Война. Романтикам она представляется как некое величественное действие — штыковые атаки под аккомпанемент орудийной канонады, пулеметные очереди, рукопашные схватки, красивая смерть, отважная жизнь, кровь в висках стучит, запах пороха бьет по ноздрям. Геройство и трусость. Боевой кураж и паника. Черное и белое. Мир крайностей.
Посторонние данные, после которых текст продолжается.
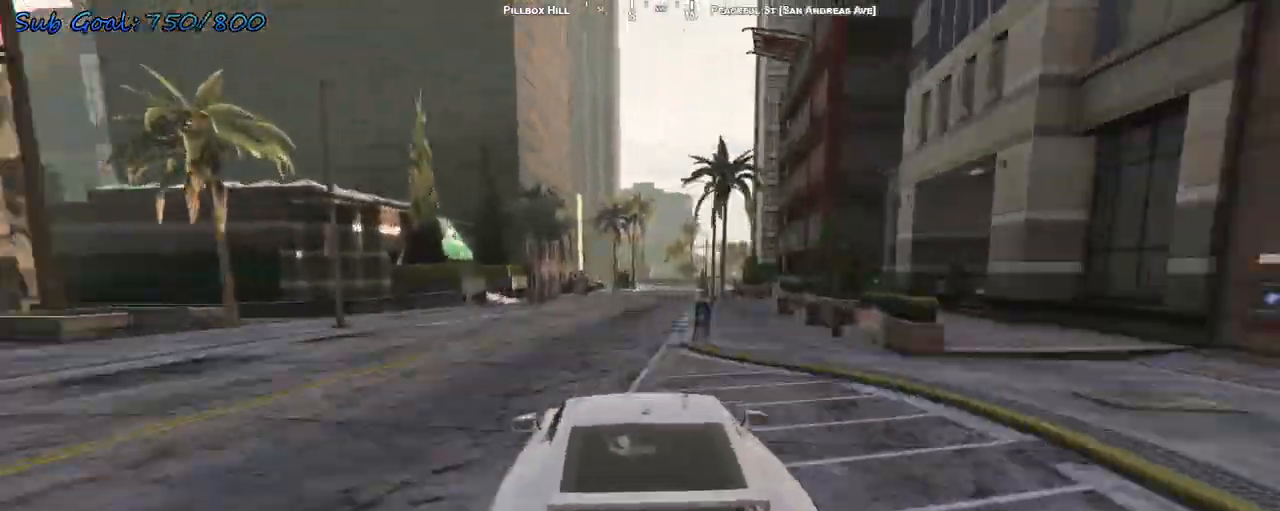
{"keys": ["w"], "events": [[67, "d", "up"], [167, "d", "down"], [300, "d", "up"], [467, "d", "down"], [500, "d", "up"]]}
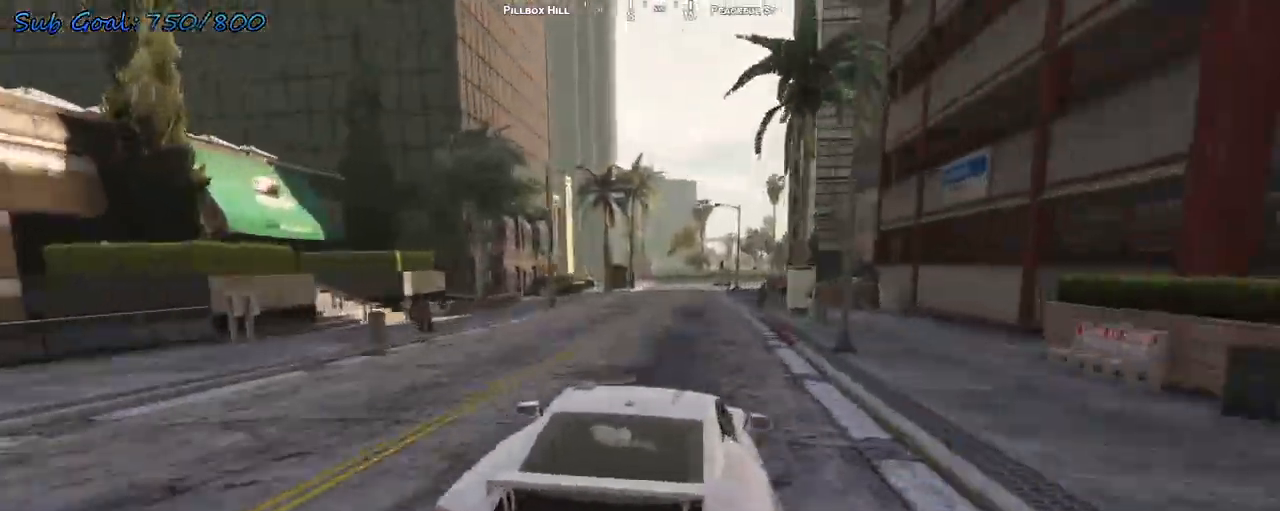
{"keys": [], "events": [[133, "a", "down"], [267, "w", "up"], [333, "a", "up"]]}
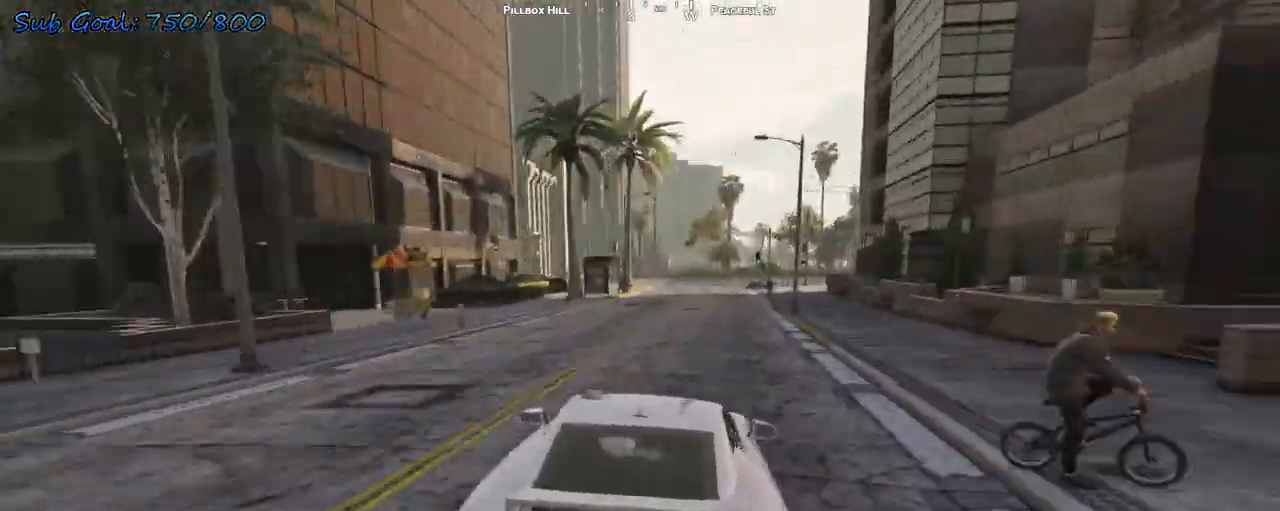
{"keys": ["s"], "events": [[67, "d", "down"], [100, "s", "down"], [167, "d", "up"]]}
Да и память потом оставляет именно такие моменты, когда решается — жить или умереть. Ну а на деле по большей части война — это переходы, переезды, марши по пыльным дорогам. Холод, жара, пыль и снег бесконечных дорог. Привычная смертельная затянутость окопов. И ожидание того самого мига, когда взорвется выстрелами все вокруг, и опять встанет проклятый вопрос войны — жить или умереть.
Ну, а для особиста война — это в основном бумаги, которых пропасть — докладные, агентурные записки. И разговоры. По количеству разговоров особист перещеголяет иного политработника. Главное оружие для особиста — бойкий язык и умение слушать. И опять бумаги. И опять марши, перелеты, переезды на полуторках и «газиках».
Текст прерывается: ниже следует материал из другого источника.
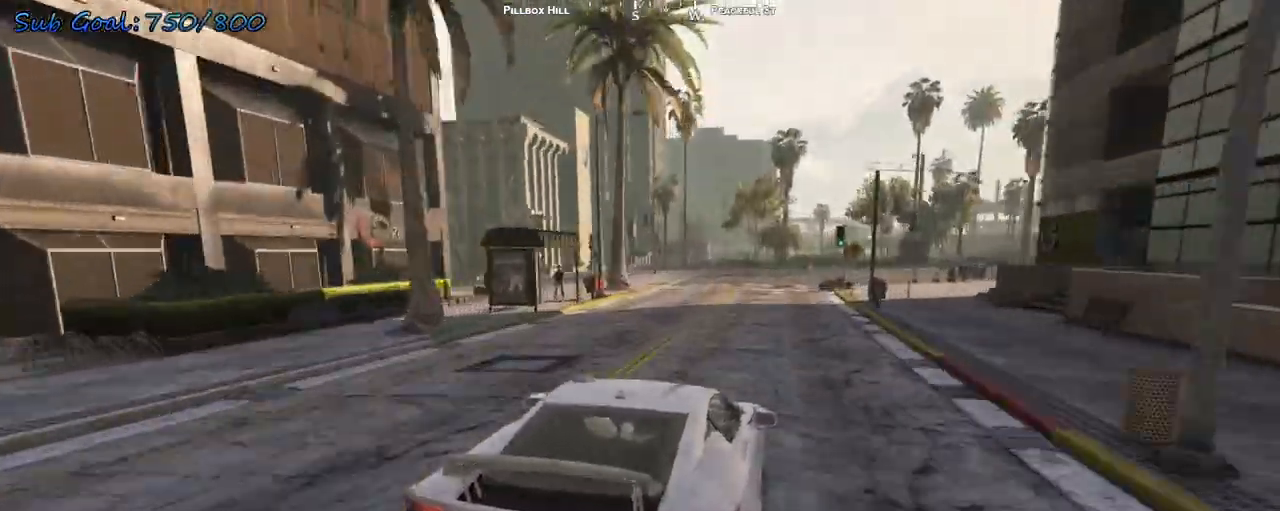
{"keys": ["a", "s"], "events": [[67, "a", "down"]]}
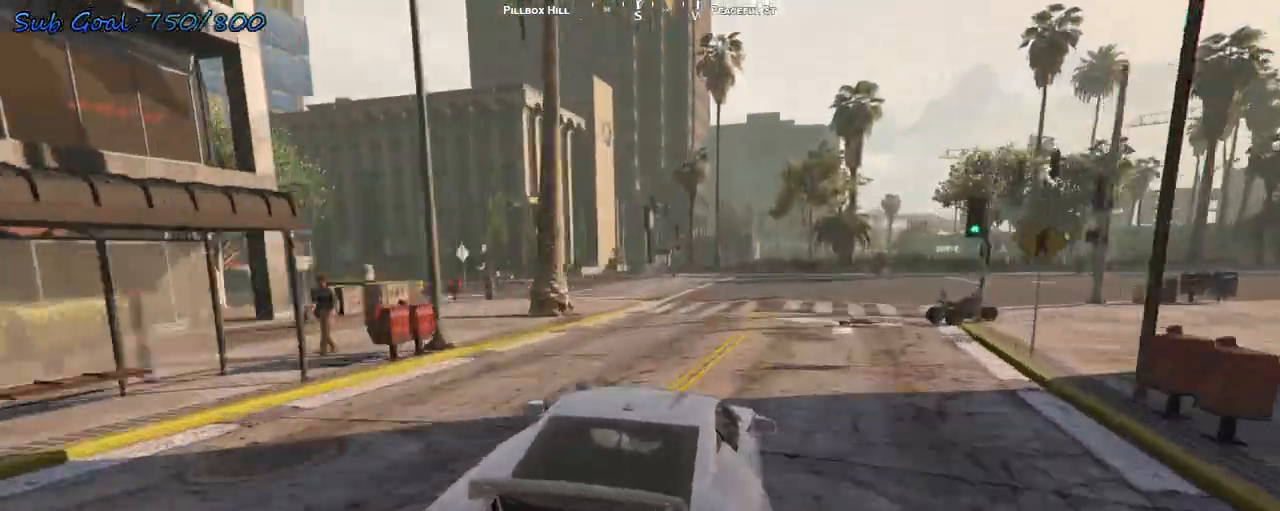
{"keys": ["a"], "events": [[267, "s", "up"], [367, "s", "down"], [500, "s", "up"]]}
В середине января я отправился на позиции танковой дивизии, успешно закрепившейся в ста километрах на северо-западе от Москвы.
В небольшом городке Дувалово в старинном особнячке, до войны принадлежавшем районному отделу торговли, располагались дивизионные Особый отдел, прокуратура и трибунал. Там в некоторых кабинетах еще висели плакаты из иной жизни: «Мы против хмурого лица, мы за улыбку продавца», графики выполнения планов, наставления по гражданской обороне.
Начальник Особого отдела дивизии встретил меня в своем тесном кабинете. Он был для своей должности молод — меньше тридцати, но уже измотан непосильной военной работой. И как-то растерян. Начал жаловаться:
— В глазах рябит. Проверки, проверки. Ничего упустить нельзя. А они толпами прут. Окруженцы, беженцы. Фильтры забиты… И глаза честные у всех. Как вражью морду опознать? Вон, троих взяли. Все такие правильные. А может, душа у них темная?
— На деталях ловить надо, — туманно посоветовал я.
— Легко сказать. Вон трое у меня сейчас, с немецкой каторги, говорят, бежали. И так складно о своих мытарствах рассказывают. Эвакуироваться не успели, хотели в партизаны податься. Тут их и взяли немцы. Сумели ночью убежать.
— Объективно подтверждается?
— Подтверждается. Ночью немцы запускали осветительные ракеты, открывали огонь — вроде по ним. У одного в шапке дыра от пули, у другого ватник продырявлен и на спине царапина. Куда их теперь? В тыл, на проверку?
— Давай посмотрим на них, — предложил я.
И вот перед нами на табурете расположился худой, лет сорока, мужчина, понурый и грязный. Держится, впрочем, вполне уверенно. Бодро рассказывает, как бедствовал на оккупированной территории. Как немцы заставляли руками траншеи рыть. Отвечает на вопросы разумно. Не юлит, но и не наглеет. В общем, советский человек, сбежавший от гитлеровцев, — сомнений никаких.